Combined PET/MRI: Global Warming—Summary Report of the 6th International Workshop on PET/MRI, March 27–29, 2017, Tübingen, Germany

The 6th annual meeting to address key issues in positron emission tomography (PET)/magnetic resonance imaging (MRI) was held again in Tübingen, Germany, from March 27 to 29, 2017. Over three days of invited plenary lectures, round table discussions and dialogue board deliberations, participants critically assessed the current state of PET/MRI, both clinically and as a research tool, and attempted to chart future directions. The meeting addressed the use of PET/MRI and workflows in oncology, neurosciences, infection, inflammation and chronic pain syndromes, as well as deeper discussions about how best to characterise the tumour microenvironment, optimise the complementary information available from PET and MRI, and how advanced data mining and bioinformatics, as well as information from liquid biomarkers (circulating tumour cells and nucleic acids) and pathology, can be integrated to give a more complete characterisation of disease phenotype. Some issues that have dominated previous meetings, such as the accuracy of MR-based attenuation correction (AC) of the PET scan, were finally put to rest as having been adequately addressed for the majority of clinical situations. Likewise, the ability to standardise PET systems for use in multicentre trials was confirmed, thus removing a perceived barrier to larger clinical imaging trials. The meeting openly questioned whether PET/MRI should, in all cases, be used as a whole-body imaging modality or whether in many circumstances it would best be employed to give an in-depth study of previously identified disease in a single organ or region.
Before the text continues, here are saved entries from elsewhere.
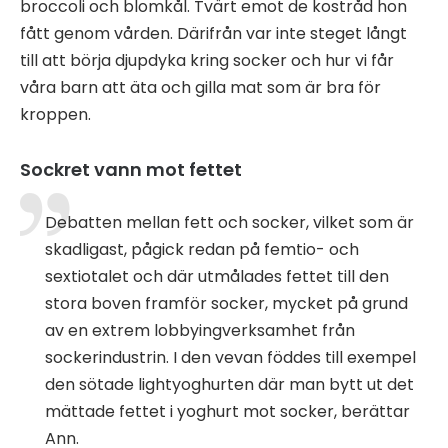
broccoli och blomkål. Tvärt emot de kostråd hon
fått genom vården. Därifrån var inte steget långt
till att börja djupdyka kring socker och hur vi får
våra barn att äta och gilla mat som är bra för
kroppen.
Sockret vann mot fettet
Debatten mellan fett och socker, vilket som är
skadligast, pågick redan på femtio- och
sextiotalet och där utmålades fettet till den
stora boven framför socker, mycket på grund
av en extrem lobbyingverksamhet från
sockerindustrin. I den vevan föddes till exempel
den sötade lightyoghurten där man bytt ut det
mättade fettet i yoghurt mot socker, berättar
Ann.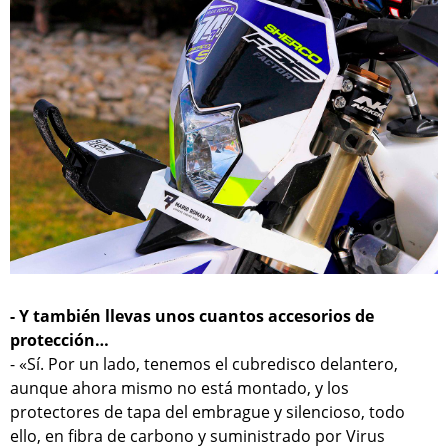
- Y también llevas unos cuantos accesorios de
protección…
- «Sí. Por un lado, tenemos el cubredisco delantero,
aunque ahora mismo no está montado, y los
protectores de tapa del embrague y silencioso, todo
ello, en fibra de carbono y suministrado por Virus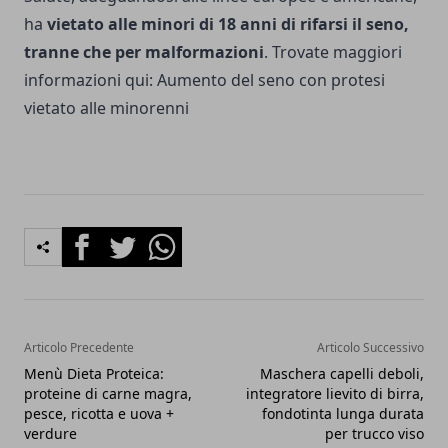
ha
vietato alle minori di 18 anni di rifarsi il seno,
tranne che per malformazioni
. Trovate maggiori
informazioni qui:
Aumento del seno con protesi
vietato alle minorenni
Facebook
Twitter
Whatsapp
Articolo Precedente
Articolo Successivo
Menù Dieta Proteica:
Maschera capelli deboli,
proteine di carne magra,
integratore lievito di birra,
pesce, ricotta e uova +
fondotinta lunga durata
verdure
per trucco viso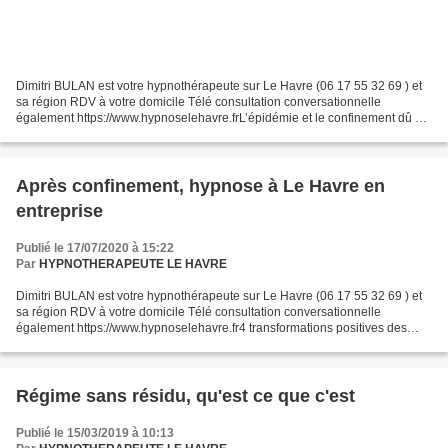
Dimitri BULAN est votre hypnothérapeute sur Le Havre (06 17 55 32 69 ) et
sa région RDV à votre domicile Télé consultation conversationnelle
également https://www.hypnoselehavre.frL’épidémie et le confinement dû au
coronavirus ont été source d’anxiété...
Après confinement, hypnose à Le Havre en
entreprise
Publié le 17/07/2020 à 15:22
Par
HYPNOTHERAPEUTE LE HAVRE
Dimitri BULAN est votre hypnothérapeute sur Le Havre (06 17 55 32 69 ) et
sa région RDV à votre domicile Télé consultation conversationnelle
également https://www.hypnoselehavre.fr4 transformations positives des
relations entre managers et managés ? (si...
Régime sans résidu, qu'est ce que c'est
Publié le 15/03/2019 à 10:13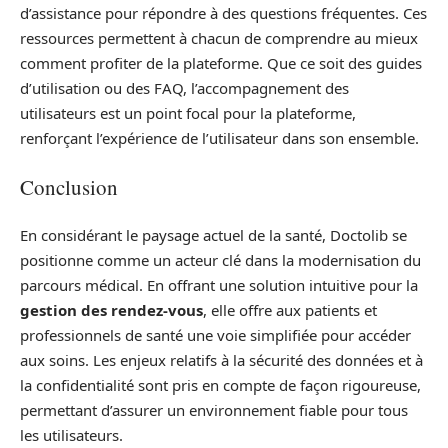
d’assistance pour répondre à des questions fréquentes. Ces
ressources permettent à chacun de comprendre au mieux
comment profiter de la plateforme. Que ce soit des guides
d’utilisation ou des FAQ, l’accompagnement des
utilisateurs est un point focal pour la plateforme,
renforçant l’expérience de l’utilisateur dans son ensemble.
Conclusion
En considérant le paysage actuel de la santé, Doctolib se
positionne comme un acteur clé dans la modernisation du
parcours médical. En offrant une solution intuitive pour la
gestion des rendez-vous
, elle offre aux patients et
professionnels de santé une voie simplifiée pour accéder
aux soins. Les enjeux relatifs à la sécurité des données et à
la confidentialité sont pris en compte de façon rigoureuse,
permettant d’assurer un environnement fiable pour tous
les utilisateurs.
The meeting concluded that there is still much work to be done in the integration of data from different fields and in developing a common language for all stakeholders involved. In addition, the participants advocated joint training and education for individuals who engage in routine PET/MRI. It was agreed that PET/MRI can enhance our understanding of normal and disrupted biology, and we are in a position to describe the in vivo nature of disease processes, metabolism, evolution of cancer and the monitoring of response to pharmacological interventions and therapies. As such, PET/MRI is a key to advancing medicine and patient care.